» **Items from a dataset**:
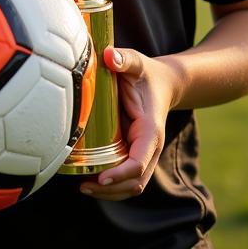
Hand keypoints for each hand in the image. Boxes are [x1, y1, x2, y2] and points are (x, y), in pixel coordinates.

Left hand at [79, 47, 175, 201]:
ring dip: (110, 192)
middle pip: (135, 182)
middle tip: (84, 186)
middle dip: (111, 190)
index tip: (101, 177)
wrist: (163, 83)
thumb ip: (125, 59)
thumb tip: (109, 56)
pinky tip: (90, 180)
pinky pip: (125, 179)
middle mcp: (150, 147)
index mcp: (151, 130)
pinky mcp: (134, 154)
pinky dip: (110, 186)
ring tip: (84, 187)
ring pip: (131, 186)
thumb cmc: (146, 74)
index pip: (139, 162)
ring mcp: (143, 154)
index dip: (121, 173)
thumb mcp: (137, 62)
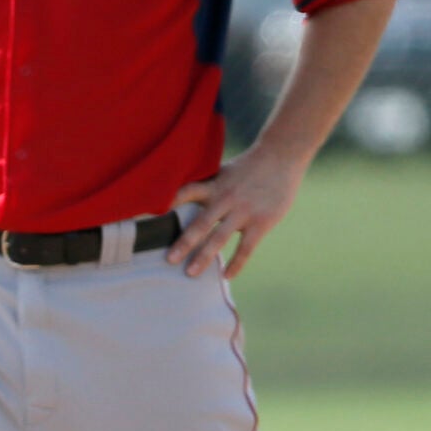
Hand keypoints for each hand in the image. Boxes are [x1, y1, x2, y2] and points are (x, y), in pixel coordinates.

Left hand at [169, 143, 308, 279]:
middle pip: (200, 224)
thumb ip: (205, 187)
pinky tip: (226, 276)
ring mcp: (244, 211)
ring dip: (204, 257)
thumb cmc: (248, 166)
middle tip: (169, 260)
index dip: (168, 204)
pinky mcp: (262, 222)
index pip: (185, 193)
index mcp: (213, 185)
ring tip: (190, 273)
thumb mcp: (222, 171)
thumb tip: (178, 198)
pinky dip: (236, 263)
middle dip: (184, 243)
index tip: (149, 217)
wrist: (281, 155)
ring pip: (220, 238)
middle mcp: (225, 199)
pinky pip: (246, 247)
--
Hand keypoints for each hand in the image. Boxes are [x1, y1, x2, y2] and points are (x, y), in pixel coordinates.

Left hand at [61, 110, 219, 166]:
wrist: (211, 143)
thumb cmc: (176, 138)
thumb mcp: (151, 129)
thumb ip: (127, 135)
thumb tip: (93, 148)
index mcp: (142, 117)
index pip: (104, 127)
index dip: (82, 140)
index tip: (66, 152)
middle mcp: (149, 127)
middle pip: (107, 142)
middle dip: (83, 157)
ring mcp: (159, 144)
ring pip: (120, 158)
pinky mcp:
==
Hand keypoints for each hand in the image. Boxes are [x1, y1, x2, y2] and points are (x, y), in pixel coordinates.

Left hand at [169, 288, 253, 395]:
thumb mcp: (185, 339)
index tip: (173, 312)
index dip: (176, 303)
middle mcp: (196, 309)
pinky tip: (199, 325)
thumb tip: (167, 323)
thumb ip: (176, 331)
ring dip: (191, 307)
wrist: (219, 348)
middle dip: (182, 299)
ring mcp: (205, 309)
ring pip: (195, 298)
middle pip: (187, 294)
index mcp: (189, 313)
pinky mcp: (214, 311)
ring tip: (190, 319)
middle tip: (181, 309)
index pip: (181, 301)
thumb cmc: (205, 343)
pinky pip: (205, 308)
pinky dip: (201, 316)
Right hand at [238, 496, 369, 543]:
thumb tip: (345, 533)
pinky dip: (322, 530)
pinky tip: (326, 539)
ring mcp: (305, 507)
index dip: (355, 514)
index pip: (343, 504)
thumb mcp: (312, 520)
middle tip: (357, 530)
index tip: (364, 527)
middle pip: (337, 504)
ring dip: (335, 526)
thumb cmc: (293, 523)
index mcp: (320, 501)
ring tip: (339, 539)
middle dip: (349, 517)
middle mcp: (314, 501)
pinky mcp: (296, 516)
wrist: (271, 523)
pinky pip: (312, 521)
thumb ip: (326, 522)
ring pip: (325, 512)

» **WORK TO BE COMPLETED**:
Would you please copy exactly the part of the entries above that begins at the line containing "ring tip: (190, 273)" and ends at the line containing "pinky pip: (246, 247)", both lines included?

» **EXERCISE ANSWER**:
ring tip: (190, 273)
thumb mcp: (222, 171)
thumb tip: (178, 198)
pinky dip: (236, 263)
middle dip: (184, 243)
index tip: (149, 217)
wrist: (281, 155)
ring pip: (220, 238)
middle mcp: (225, 199)
pinky pip: (246, 247)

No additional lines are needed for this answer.